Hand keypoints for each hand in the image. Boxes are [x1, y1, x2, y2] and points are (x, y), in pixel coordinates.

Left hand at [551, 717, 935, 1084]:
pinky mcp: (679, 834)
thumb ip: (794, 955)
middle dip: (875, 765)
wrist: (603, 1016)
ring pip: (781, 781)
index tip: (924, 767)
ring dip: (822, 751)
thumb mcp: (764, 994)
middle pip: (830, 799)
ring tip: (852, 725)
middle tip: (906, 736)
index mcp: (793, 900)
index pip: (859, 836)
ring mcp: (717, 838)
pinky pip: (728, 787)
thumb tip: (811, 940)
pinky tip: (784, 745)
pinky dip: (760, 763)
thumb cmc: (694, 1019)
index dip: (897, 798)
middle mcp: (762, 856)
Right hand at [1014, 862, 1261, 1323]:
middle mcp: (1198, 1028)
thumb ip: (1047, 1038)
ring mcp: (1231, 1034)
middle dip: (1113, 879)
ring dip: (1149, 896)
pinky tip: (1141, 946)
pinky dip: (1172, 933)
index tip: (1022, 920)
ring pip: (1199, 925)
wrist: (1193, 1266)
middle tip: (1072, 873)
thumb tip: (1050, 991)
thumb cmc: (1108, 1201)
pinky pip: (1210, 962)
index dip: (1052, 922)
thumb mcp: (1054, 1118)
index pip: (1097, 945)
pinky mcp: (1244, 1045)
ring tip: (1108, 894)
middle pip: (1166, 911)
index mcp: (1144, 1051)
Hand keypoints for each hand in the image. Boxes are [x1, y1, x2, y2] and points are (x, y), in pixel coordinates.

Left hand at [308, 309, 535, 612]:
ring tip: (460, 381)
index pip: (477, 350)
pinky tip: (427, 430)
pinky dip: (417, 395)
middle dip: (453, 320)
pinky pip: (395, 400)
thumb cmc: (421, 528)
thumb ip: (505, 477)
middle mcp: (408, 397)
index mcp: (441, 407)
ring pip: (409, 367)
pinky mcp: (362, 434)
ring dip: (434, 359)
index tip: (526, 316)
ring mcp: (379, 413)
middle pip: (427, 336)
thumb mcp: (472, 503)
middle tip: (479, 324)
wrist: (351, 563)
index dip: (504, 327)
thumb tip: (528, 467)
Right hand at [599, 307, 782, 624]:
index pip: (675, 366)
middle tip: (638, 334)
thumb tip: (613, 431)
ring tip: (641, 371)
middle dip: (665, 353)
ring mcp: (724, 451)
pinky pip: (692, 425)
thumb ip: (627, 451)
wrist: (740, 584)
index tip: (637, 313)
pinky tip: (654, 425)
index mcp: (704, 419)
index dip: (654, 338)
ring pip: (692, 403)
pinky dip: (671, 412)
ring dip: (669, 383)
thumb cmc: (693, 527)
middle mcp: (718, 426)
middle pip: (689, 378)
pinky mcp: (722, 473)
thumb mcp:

= = =

● Task goal: Your task is to retype the records above exactly.

● Solution to the exercise:
Hand keypoints for each hand in the image. Boxes are [x1, y1, x2, y2] and points are (x, y), in pixel coordinates.

Left hand at [551, 717, 935, 1084]:
pinky mcp: (679, 834)
thumb ip: (794, 955)
middle dip: (875, 765)
wrist: (603, 1016)
ring pip: (781, 781)
index tip: (924, 767)
ring dip: (822, 751)
thumb mcp: (764, 994)
middle pip: (830, 799)
ring tip: (852, 725)
middle tip: (906, 736)
index mcp: (793, 900)
index pip: (859, 836)
ring mcp: (717, 838)
pinky pip: (728, 787)
thumb tip: (811, 940)
pinky tip: (784, 745)
pinky dip: (760, 763)
thumb cmc: (694, 1019)
index dip: (897, 798)
middle mcp: (762, 856)
Right hand at [1014, 862, 1261, 1323]:
middle mcp: (1198, 1028)
thumb ip: (1047, 1038)
ring mcp: (1231, 1034)
middle dip: (1113, 879)
ring dip: (1149, 896)
pinky tip: (1141, 946)
pinky dip: (1172, 933)
index tip: (1022, 920)
ring pip: (1199, 925)
wrist: (1193, 1266)
middle tip: (1072, 873)
thumb tip: (1050, 991)
thumb cmc: (1108, 1201)
pinky pip: (1210, 962)
index dip: (1052, 922)
thumb mcp: (1054, 1118)
index pip: (1097, 945)
pinky mcp: (1244, 1045)
ring tip: (1108, 894)
middle pip: (1166, 911)
index mcp: (1144, 1051)
Hand keypoints for each hand in the image. Boxes are [x1, y1, x2, y2] and points are (x, y), in pixel coordinates.

Left hand at [308, 309, 535, 612]:
ring tip: (460, 381)
index pip: (477, 350)
pinky tip: (427, 430)
pinky dip: (417, 395)
middle dip: (453, 320)
pinky pip: (395, 400)
thumb cmc: (421, 528)
thumb ip: (505, 477)
middle mcp: (408, 397)
index mcp: (441, 407)
ring pip: (409, 367)
pinky mcp: (362, 434)
ring dip: (434, 359)
index tip: (526, 316)
ring mcp: (379, 413)
middle pip: (427, 336)
thumb mcp: (472, 503)
middle tip: (479, 324)
wrist: (351, 563)
index dip: (504, 327)
thumb tip: (528, 467)
Right hand at [599, 307, 782, 624]:
index pip: (675, 366)
middle tip: (638, 334)
thumb tip: (613, 431)
ring tip: (641, 371)
middle dip: (665, 353)
ring mcp: (724, 451)
pinky pip: (692, 425)
thumb ip: (627, 451)
wrist: (740, 584)
index tip: (637, 313)
pinky tip: (654, 425)
index mcp: (704, 419)
index dip: (654, 338)
ring pip: (692, 403)
pinky dip: (671, 412)
ring dip: (669, 383)
thumb cmc: (693, 527)
middle mcp: (718, 426)
middle pip: (689, 378)
pinky mcp: (722, 473)
thumb mcp:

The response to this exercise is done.